Заводскую библиотеку закрыли на ремонт. В городской — длиннущая очередь. К тому же ребята еще с вечера канючили: «Не уноси тетради с лекциями… Готовься с нами в учебке».
В учебке общежития на стене трафаретка: «Соблюдай тишину!» Но где там! Все без зазрения совести громко спорят, считая, что ничуточки не мешают друг другу. Едва сосредоточишься, как кто-то затормошит:
— Объясни, почему…
Николай встревожен: чем больше занимаешься, тем меньше оседает в мозгу. Как бы хорошо ни ответил, всегда кажется — мог бы лучше.
— Притвора! — подзуживает Костя. — Тебе ли паниковать!
На зачетах Костя торгуется, пререкается, даже если неправ. Позавидуешь умеющим говорить, независимо от того, какой глубины мысль и присутствует ли она вообще.
Началась зимняя зачетная сессия.
Увидев Бориску в учебке с гантелями в руках, Николай рассердился:
— Провалишься — стипендию потеряешь!
Но тот невозмутимо ответил:
— Перед смертью не надышишься. Как и мускулов в один день не нагонишь.
Его крепкая шея полого переходит в мощные плечи. Учится он легко. Запихнет кусок хлеба в рот, жует и смотрит в книгу. Вдруг ткнет в страницу: «Хорошо… Хорошо сказал старик!» Все трудные понятия в учебниках он усваивал так, словно сам вступал в полемику с автором. Этой особенностью усложнял себе подготовку к зачетам.
Первые испытания у первокурсников. В узком коридоре перед дверями кабинета профессора — пробка, столпились студенты. Кто сидит на туго набитом портфеле, кто лихорадочно листает тетрадь, отыскивая в записях забытое, а забыто, оказывается, немало.
Крохотуля Наденька прилипла к замочной скважине.
— Ну как там? Гоняет? — пристает к ней Костя Рязанов.
Ужели глазом услышишь, какие вопросы задает профессор?
— Игнатьева! — вызывает по алфавиту ассистент.
Хорошо, у кого фамилия на «щ» — войдет в числе последних, профессор к тому времени устанет — тоже ведь человек; быстрее отпустит.
Нюра окаменела. Следующая она — Кирпу. В глазах — ни единой мыслишки.
— Чего боишься? — подталкивает ее Бориска. — Иди, поговоришь хоть с умным человеком.
Скрылась за дверью.
— Ну как? — спрашивает он, едва Кирпу вышла обратно из кабинета. — Умный?
— Не вынесла такого впечатления.
— А отметку какую вынесла?
— «Тройку».
Николай стоит, прислонясь к стене. Ему завидуют: сразу видать, не волнуется. А у него сердце как на качелях: то замрет, то расправится. В голове — кутерьма. Приняли его в институт без экзаменов. В том году никто их не сдавал. Тем более, командированные сельсоветами. В школе был Дальтон-план, учились звеньями. В звене было четверо: две девчонки и двое мальчишек. Девочки занимались лучше, выручали. Бывало, напишут сочинение — «пятерки» проставят всему звену. Зато мальчишки «своих девчонок» спасали по физике и алгебре.

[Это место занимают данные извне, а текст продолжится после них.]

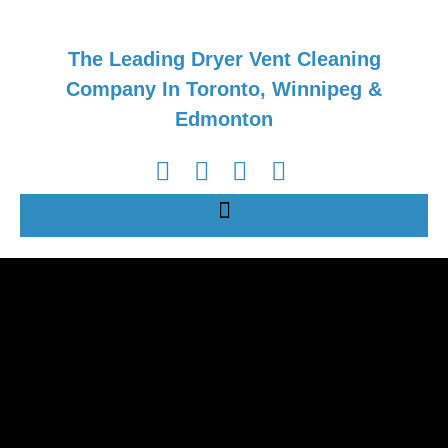
The Leading Dryer Vent Cleaning
Company In Toronto, Winnipeg &
Edmonton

За две недели — четыре зачета. Худо, если принимает доцент, — хочет выказать себя. Профессора добрее. Спрашивают не так въедливо, проще ставят вопросы. Правда, каждый в своей манере. Мартынов по органике, например, вызывал студентов по двое: одного с конца алфавита, другого с начала. Так что «середнячкам» поспокойней, присматриваются. Малыгин собирал всех гуртом в аудитории. Выудит пальцем студента и давай гонять. Николай чуть не срезался у него: попытался вывести формулу — не вышло, попробовал второй раз, третий… Малыгин посмеивался и всем своим видом давал понять — ты-де все равно ни бельмеса не знаешь. И вслух обронил:
— Да-а… химия не по вас. Вы, как я понимаю, попали в институт по папкиным заслугам.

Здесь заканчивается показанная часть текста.